The 47-member council was created in 2006 after several years of discussions to replace the widely discredited U.N. Human Rights Commission, which had turned into a sort of mutual protection club of some of the world’s worst dictatorships. But the council is hardly an improvement.

Since its creation, it has spent virtually all its energies in condemning Israel, while failing to issue similar warnings about human rights violations in North Korea, Zimbabwe and dozens of other countries. What’s more, the council has closed down its offices to monitor abuses in Cuba and Belarus.

The council has issued 13 condemnations, of which 12 have been against Israel, and one against Burma. Most rights advocates agree that while Israel should be subject to close scrutiny, the council has become a largely one-issue body. And even when it comes to Israel, the council’s rulings have failed to include Palestinian acts of terrorism against Israeli civilians in its condemnations.

“We are quite disappointed,” says Peggy Hicks, of Human Rights Watch, a group that denounces abuses in dozens of countries, including the United States. “The council has engaged in a very limited agenda and hasn’t taken up a number of human rights issues that ought to be addressed.”

There are at least 26 countries that deserve the council’s attention, according to Human Rights Watch. They include Afghanistan, Belarus, China, Colombia, Ivory Coast, Cuba, Democratic Republic of Congo, Egypt, Ethiopia, Haiti, Iran, Iraq, North Korea, Russia, Saudi Arabia, Sri Lanka, Sudan, Turkmenistan, Uganda, the United States, Uzbekistan and Zimbabwe.

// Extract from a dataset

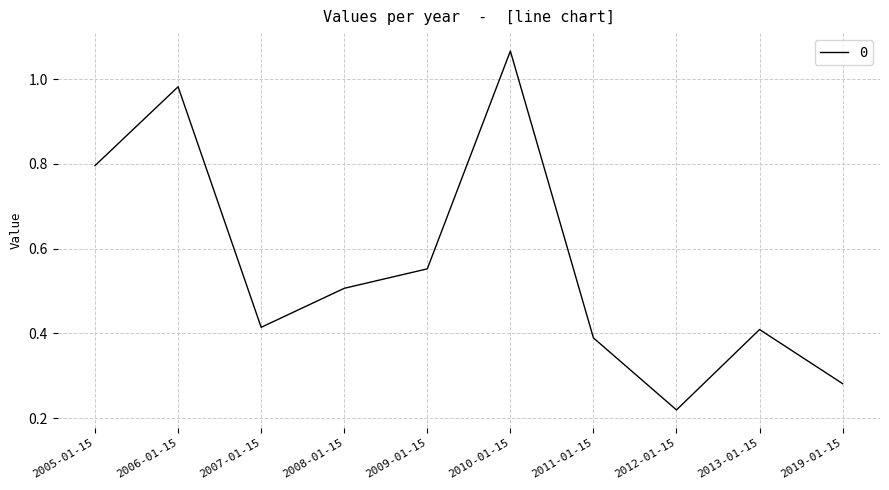

How many interior local valleys (lower than both neighbors) does the data have?

2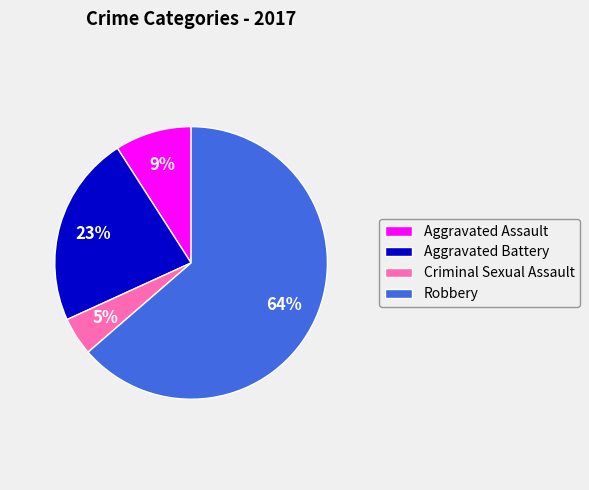

To the nearest percent, what percentage of the pie is Criminal Sexual Assault?

5%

“The council is far worse than the (now defunct) Commission,” says Hillel Neuer, director of U.N. Watch, a Geneva-based group affiliated with the American Jewish Committee. “The Commission, despite its many defects, at least had managed to speak out for victims in North Korea, Cuba and other countries.”

Most international human rights groups don’t go as far as saying that the council is worse than its predecessor because the new body includes more democracies than the former Commission.

But it still has dozens of members with dubious human rights credentials – such as China, Cuba and Saudi Arabia – that trade their positions in other U.N. agencies for seats on the council and then defend one another against outside scrutiny, they say.

The United States is not a member of the council because the Bush administration decided not to seek a seat. U.S. officials say the White House didn’t want to legitimize the council, while critics point out that the United States may not have gotten the 96 votes it needed at the General Assembly to become a member in the aftermath of the Abu Ghraib and Guantanamo scandals.

Despite their criticism of the council, Human Rights Watch and other international monitoring groups are still holding out some hope that the U.N. body will redeem itself once its newly created mechanism of “universal periodic review” goes into effect in 2008. Under the new system, every U.N. member state has to undergo scrutiny by the council every four years.

My opinion: If the council doesn’t start to denounce human rights abuses in China, Cuba, North Korea – and, yes, at the U.S. Guantanamo base and in Iraq – when it launches its periodic review mechanism next year, international human rights groups should jointly denounce it as a sham. So far, it has been a joke.